Similarly, the investigators said that treatment with lisocabtagene maraleucel (liso-cel) led to a significant improvement in EFS in TRANSFORM, a randomized, phase 3 clinical trial that enrolled patients with large B-cell lymphoma that was refractory to first-line therapy or else relapsed within 12 months of that treatment.

“It’s very possible that either or both the patient characteristics and the study design is what led to the difference in the top-line study results,” lymphoma specialist Andrew M. Evens, DO, said in an interview.

There were substantial differences between the studies in terms of what was allowed as optional bridging therapy and salvage therapy, according to Dr. Evens, associate director for clinical services and director of the lymphoma program at Rutgers Cancer Institute in New Brunswick, N.J.

“In ZUMA-7, they only allowed steroids as bridging therapy,” said Dr. Evens, who was not an investigator on any of the three second-line CAR T-cell studies.

In the BELINDA study, optional platinum-based chemotherapy bridging treatment allowed in one arm of the study could have potentially delayed tisa-cel infusion until after the week 6 assessment, study investigators reported in their ASH meeting abstract.

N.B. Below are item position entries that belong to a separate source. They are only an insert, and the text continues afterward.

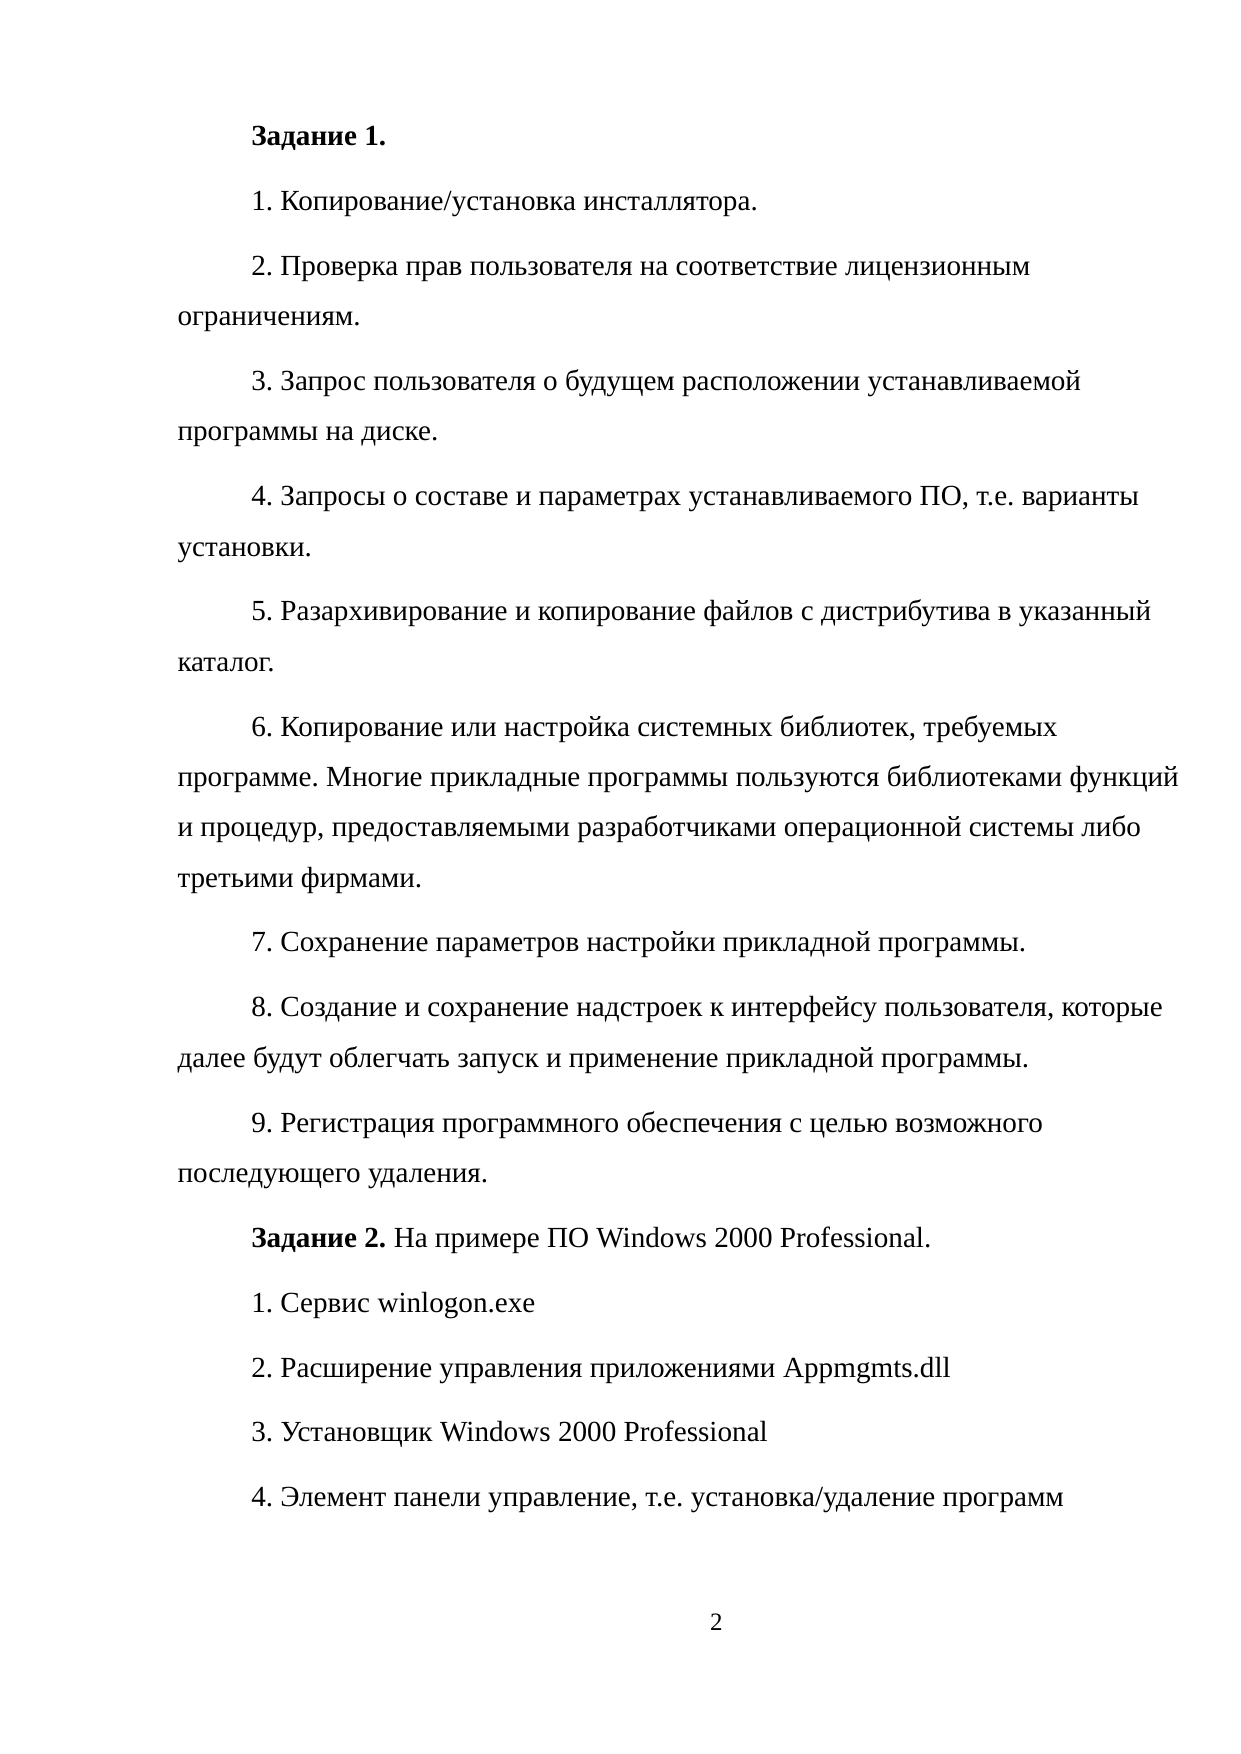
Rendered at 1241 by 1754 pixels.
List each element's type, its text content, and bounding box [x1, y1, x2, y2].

text 3. Запрос пользователя о будущем расположении устанавливаемой программы на диске. [177, 363, 1181, 447]
text 4. Элемент панели управление, т.е. установка/удаление программ [177, 1479, 1181, 1513]
text Задание 2. На примере ПО Windows 2000 Professional. [177, 1220, 1181, 1253]
text 2. Расширение управления приложениями Appmgmts.dll [177, 1350, 1181, 1383]
text 7. Сохранение параметров настройки прикладной программы. [177, 924, 1181, 958]
text 9. Регистрация программного обеспечения с целью возможного последующего удаления. [177, 1105, 1181, 1188]
text 6. Копирование или настройка системных библиотек, требуемых программе. Многие прикладные программы пользуются библиотеками функций и процедур, предоставляемыми разработчиками операционной системы либо третьими фирмами. [177, 709, 1181, 893]
text 1. Сервис winlogon.exe [177, 1285, 1181, 1318]
text 5. Разархивирование и копирование файлов с дистрибутива в указанный каталог. [177, 593, 1181, 677]
text 8. Создание и сохранение надстроек к интерфейсу пользователя, которые далее будут облегчать запуск и применение прикладной программы. [177, 989, 1181, 1073]
text 3. Установщик Windows 2000 Professional [177, 1414, 1181, 1448]
text Задание 1. [177, 118, 1181, 152]
text 4. Запросы о составе и параметрах устанавливаемого ПО, т.е. варианты установки. [177, 478, 1181, 562]
text 1. Копирование/установка инсталлятора. [177, 183, 1181, 217]
text 2. Проверка прав пользователя на соответствие лицензионным ограничениям. [177, 248, 1181, 332]
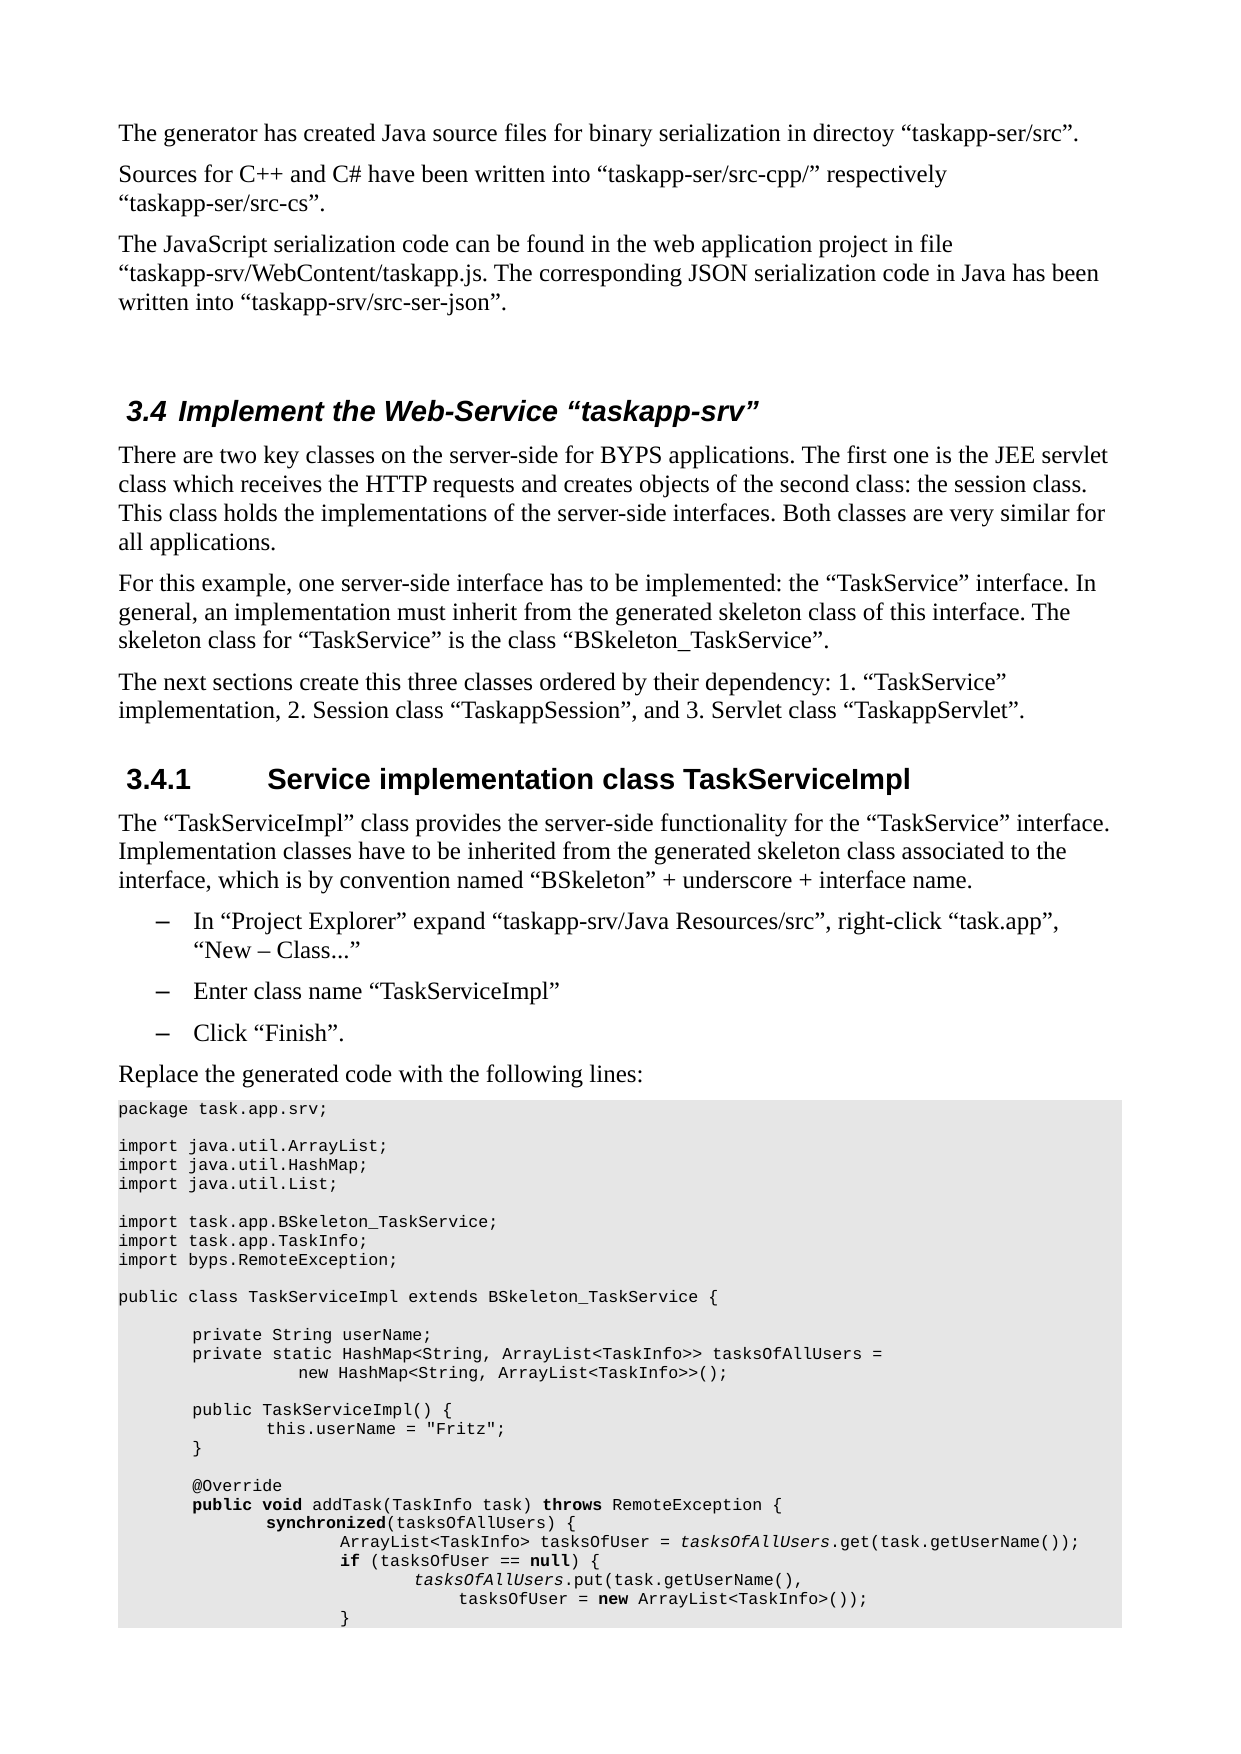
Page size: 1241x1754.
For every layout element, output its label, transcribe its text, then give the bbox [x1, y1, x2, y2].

text new HashMap<String, ArrayList<TaskInfo>>(); [118, 1364, 1122, 1383]
text The “TaskServiceImpl” class provides the server-side functionality for the “TaskService” interface. Implementation classes have to be inherited from the generated skeleton class associated to the interface, which is by convention named “BSkeleton” + underscore + interface name. [118, 808, 1122, 894]
list Click “Finish”. [156, 1018, 1122, 1046]
text public TaskServiceImpl() { [118, 1402, 1122, 1421]
list In “Project Explorer” expand “taskapp-srv/Java Resources/src”, right-click “task.app”, “New – Class...” [156, 906, 1122, 964]
text import byps.RemoteException; [118, 1251, 1122, 1270]
list Enter class name “TaskServiceImpl” [156, 976, 1122, 1005]
text The generator has created Java source files for binary serialization in directoy “taskapp-ser/src”. [118, 118, 1122, 147]
text public class TaskServiceImpl extends BSkeleton_TaskService { [118, 1289, 1122, 1308]
subtitle Implement the Web-Service “taskapp-srv” [118, 394, 1122, 428]
text There are two key classes on the server-side for BYPS applications. The first one is the JEE servlet class which receives the HTTP requests and creates objects of the second class: the session class. This class holds the implementations of the server-side interfaces. Both classes are very similar for all applications. [118, 440, 1122, 555]
text } [118, 1609, 1122, 1628]
text package task.app.srv; [118, 1100, 1122, 1119]
text @Override [118, 1477, 1122, 1496]
text Sources for C++ and C# have been written into “taskapp-ser/src-cpp/” respectively “taskapp-ser/src-cs”. [118, 159, 1122, 217]
text if (tasksOfUser == null) { [118, 1553, 1122, 1572]
text For this example, one server-side interface has to be implemented: the “TaskService” interface. In general, an implementation must inherit from the generated skeleton class of this interface. The skeleton class for “TaskService” is the class “BSkeleton_TaskService”. [118, 568, 1122, 654]
text tasksOfUser = new ArrayList<TaskInfo>()); [118, 1590, 1122, 1609]
subtitle Service implementation class TaskServiceImpl [118, 762, 1122, 795]
text import task.app.TaskInfo; [118, 1232, 1122, 1251]
text public void addTask(TaskInfo task) throws RemoteException { [118, 1496, 1122, 1515]
text private String userName; [118, 1326, 1122, 1345]
text private static HashMap<String, ArrayList<TaskInfo>> tasksOfAllUsers = [118, 1345, 1122, 1364]
text this.userName = "Fritz"; [118, 1421, 1122, 1439]
text tasksOfAllUsers.put(task.getUserName(), [118, 1572, 1122, 1590]
text import java.util.ArrayList; [118, 1138, 1122, 1157]
text ArrayList<TaskInfo> tasksOfUser = tasksOfAllUsers.get(task.getUserName()); [118, 1534, 1122, 1553]
text } [118, 1439, 1122, 1458]
text synchronized(tasksOfAllUsers) { [118, 1515, 1122, 1534]
text import task.app.BSkeleton_TaskService; [118, 1213, 1122, 1232]
text import java.util.List; [118, 1176, 1122, 1194]
text The next sections create this three classes ordered by their dependency: 1. “TaskService” implementation, 2. Session class “TaskappSession”, and 3. Servlet class “TaskappServlet”. [118, 667, 1122, 724]
text Replace the generated code with the following lines: [118, 1059, 1122, 1088]
text The JavaScript serialization code can be found in the web application project in file “taskapp-srv/WebContent/taskapp.js. The corresponding JSON serialization code in Java has been written into “taskapp-srv/src-ser-json”. [118, 229, 1122, 316]
text import java.util.HashMap; [118, 1157, 1122, 1176]
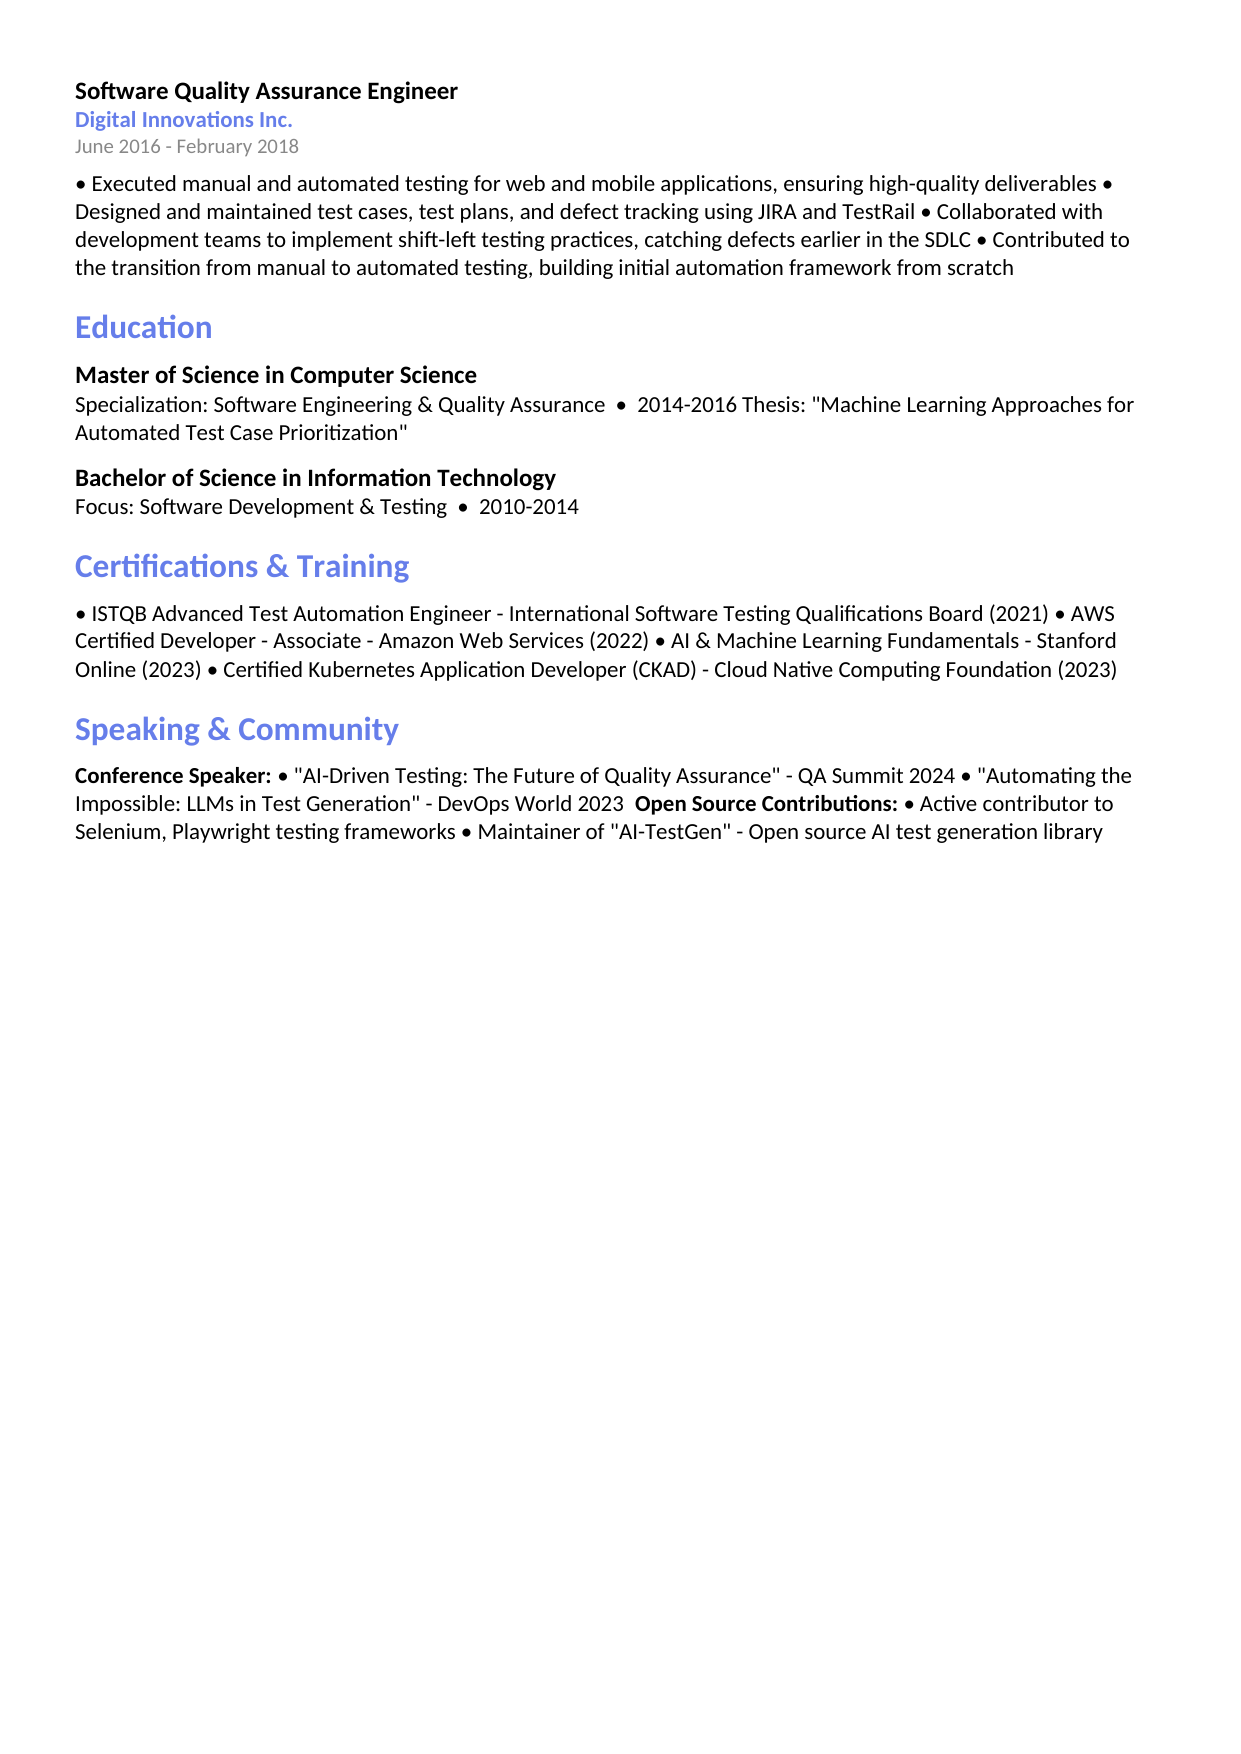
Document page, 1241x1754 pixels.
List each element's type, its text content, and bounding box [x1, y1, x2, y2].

text Digital Innovations Inc. [75, 106, 1165, 133]
subtitle Certifications & Training [75, 545, 1165, 586]
text Master of Science in Computer Science [75, 360, 1165, 390]
text • ISTQB Advanced Test Automation Engineer - International Software Testing Qualifications Board (2021) • AWS Certified Developer - Associate - Amazon Web Services (2022) • AI & Machine Learning Fundamentals - Stanford Online (2023) • Certified Kubernetes Application Developer (CKAD) - Cloud Native Computing Foundation (2023) [75, 599, 1165, 683]
text Bachelor of Science in Information Technology [75, 462, 1165, 492]
text Conference Speaker: • "AI-Driven Testing: The Future of Quality Assurance" - QA Summit 2024 • "Automating the Impossible: LLMs in Test Generation" - DevOps World 2023 Open Source Contributions: • Active contributor to Selenium, Playwright testing frameworks • Maintainer of "AI-TestGen" - Open source AI test generation library [75, 761, 1165, 845]
text Specialization: Software Engineering & Quality Assurance • 2014-2016 Thesis: "Machine Learning Approaches for Automated Test Case Prioritization" [75, 390, 1165, 446]
text Focus: Software Development & Testing • 2010-2014 [75, 492, 1165, 520]
text • Executed manual and automated testing for web and mobile applications, ensuring high-quality deliverables • Designed and maintained test cases, test plans, and defect tracking using JIRA and TestRail • Collaborated with development teams to implement shift-left testing practices, catching defects earlier in the SDLC • Contributed to the transition from manual to automated testing, building initial automation framework from scratch [75, 169, 1165, 281]
text June 2016 - February 2018 [75, 133, 1165, 159]
subtitle Speaking & Community [75, 708, 1165, 748]
subtitle Education [75, 306, 1165, 347]
text Software Quality Assurance Engineer [75, 75, 1165, 106]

Differences in lymphodepleting therapy prior to CAR T-cell therapy could have also played a role. According to Dr. Bishop, the total doses of cyclophosphamide and fludarabine in BELINDA were 900 mg/m2 and 75 mg/m2, respectively, while in the other two trials, doses were 1,500 mg/m² and 90 mg/m², respectively.

Lymphodepleting chemotherapy is “extremely important” in the success of CAR T-cell therapeutic approaches, he noted at the press conference.

Dr. Bishop reported receiving consultancy fees from Arcellx, Autolus Therapeutics, Bristol-Myers Squibb, CRISPR, Kite/Gilead, and Novartis. He also reported research funding from Bristol-Myers Squibb and Kite/Gilead.